On Posterior Collapse and Encoder Feature Dispersion in Sequence VAEs
This addresses a key limitation in text modeling with VAEs, offering a computationally efficient solution for researchers and practitioners, though it is incremental as it builds on known issues.
The paper tackles posterior collapse in sequence VAEs with autoregressive decoders, where models ignore latent variables, by identifying lack of encoder feature dispersion as a cause and proposing a pooling-based fix that improves data log-likelihood significantly compared to standard methods.

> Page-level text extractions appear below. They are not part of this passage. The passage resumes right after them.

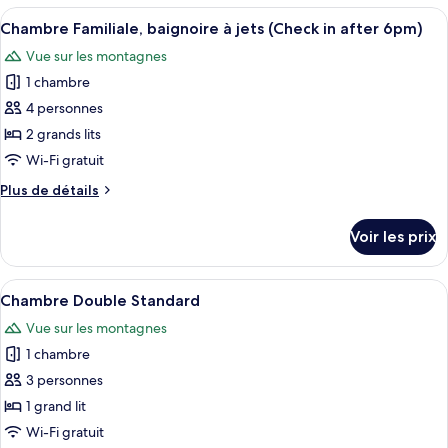
type
Afficher
Une chambre d’hôtel avec deux lits, u
in
6
de
Chambre Familiale, baignoire à jets (Check in after 6pm)
toutes
after
chambre
Vue sur les montagnes
Chambre
les
6pm)
Design
1 chambre
photos
(Check
pour
4 personnes
in
ce
after
2 grands lits
6pm)
type
Wi-Fi gratuit
de
Plus
Plus de détails
chambre :
de
Chambre
détails
Voir les prix
sur
Familiale,
le
baignoire
type
Afficher
Une chambre d’hôtel avec un grand lit,
à
22
de
Chambre Double Standard
toutes
jets
chambre
Vue sur les montagnes
Chambre
les
(Check
Familiale,
1 chambre
photos
in
baignoire
pour
3 personnes
after
à
ce
jets
6pm)
1 grand lit
(Check
type
Wi-Fi gratuit
in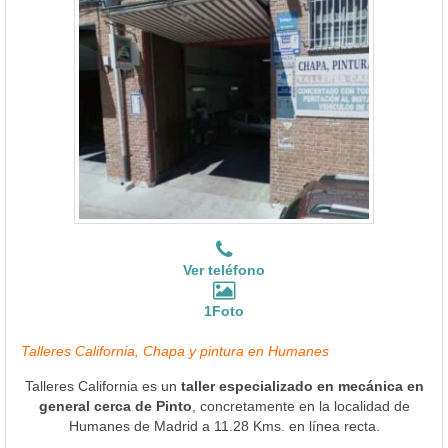
Ver teléfono
1Foto
Talleres California, Chapa y pintura en Humanes
Talleres California es un
taller especializado en mecánica en
general cerca de Pinto
, concretamente en la localidad de
Humanes de Madrid a 11.28 Kms. en línea recta.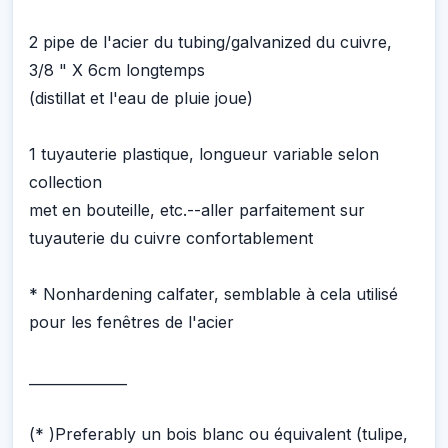
2 pipe de l'acier du tubing/galvanized du cuivre,
3/8 " X 6cm longtemps
(distillat et l'eau de pluie joue)
1 tuyauterie plastique, longueur variable selon
collection
met en bouteille, etc.--aller parfaitement sur
tuyauterie du cuivre confortablement
* Nonhardening calfater, semblable à cela utilisé
pour les fenêtres de l'acier
______________
(* )Preferably un bois blanc ou équivalent (tulipe,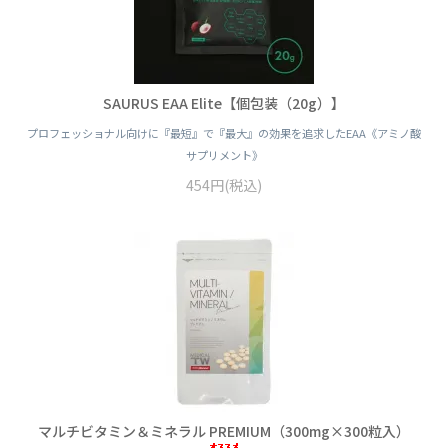
SAURUS EAA Elite【個包装（20g）】
プロフェッショナル向けに『最短』で『最大』の効果を追求したEAA《アミノ酸
サプリメント》
454円(税込)
マルチビタミン＆ミネラル PREMIUM（300mg×300粒入）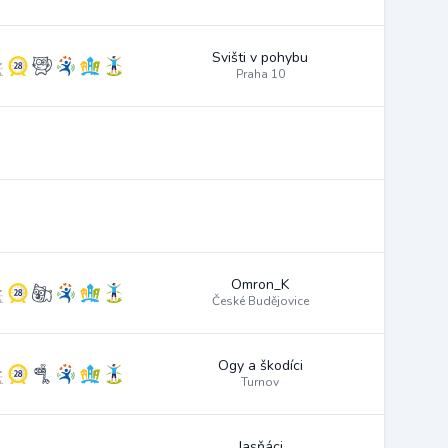
Svišti v pohybu
Praha 10
Omron_K
České Budějovice
Ogy a škodíci
Turnov
Jasňáci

Variational autoencoders (VAEs) hold great potential for modelling text, as they could in theory separate high-level semantic and syntactic properties from local regularities of natural language. Practically, however, VAEs with autoregressive decoders often suffer from posterior collapse, a phenomenon where the model learns to ignore the latent variables, causing the sequence VAE to degenerate into a language model. In this paper, we argue that posterior collapse is in part caused by the lack of dispersion in encoder features. We provide empirical evidence to verify this hypothesis, and propose a straightforward fix using pooling. This simple technique effectively prevents posterior collapse, allowing model to achieve significantly better data log-likelihood than standard sequence VAEs. Comparing to existing work, our proposed method is able to achieve comparable or superior performances while being more computationally efficient.